_WHAT TO PRODUCE_
In the entries that follow, find each line with the word "Wella" and copy it.

_EXERCISE MATERIALS_
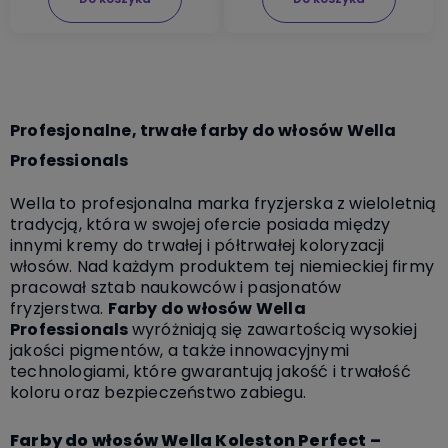
Profesjonalne, trwałe farby do włosów Wella
Professionals
Wella to profesjonalna marka fryzjerska z wieloletnią
tradycją, która w swojej ofercie posiada między
innymi kremy do trwałej i półtrwałej koloryzacji
włosów. Nad każdym produktem tej niemieckiej firmy
pracował sztab naukowców i pasjonatów
fryzjerstwa.
Farby do włosów Wella
Professionals
wyróżniają się zawartością wysokiej
jakości pigmentów, a także innowacyjnymi
technologiami, które gwarantują jakość i trwałość
koloru oraz bezpieczeństwo zabiegu.
Farby do włosów Wella Koleston Perfect –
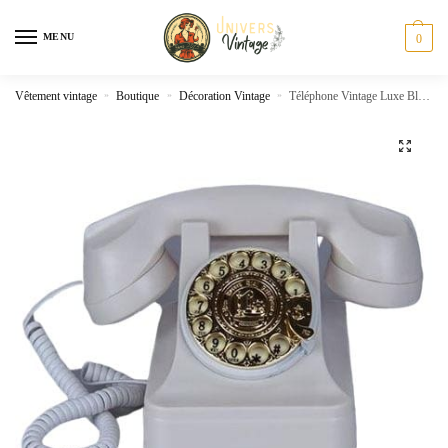
Skip
Skip
to
to
MENU
0
navigation
content
Vêtement vintage
»
Boutique
»
Décoration Vintage
»
Téléphone Vintage Luxe Blanc
🔍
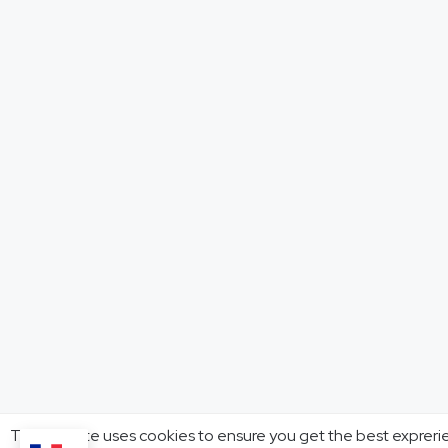
This website uses cookies to ensure you get the best expreri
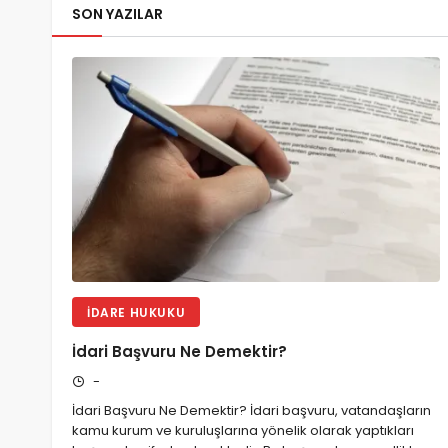
SON YAZILAR
İDARE HUKUKU
İdari Başvuru Ne Demektir?
-
İdari Başvuru Ne Demektir? İdari başvuru, vatandaşların
kamu kurum ve kuruluşlarına yönelik olarak yaptıkları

_ANSWER_
Profesjonalne, trwałe farby do włosów Wella
Wella to profesjonalna marka fryzjerska z wieloletnią
Farby do włosów Wella
Farby do włosów Wella Koleston Perfect –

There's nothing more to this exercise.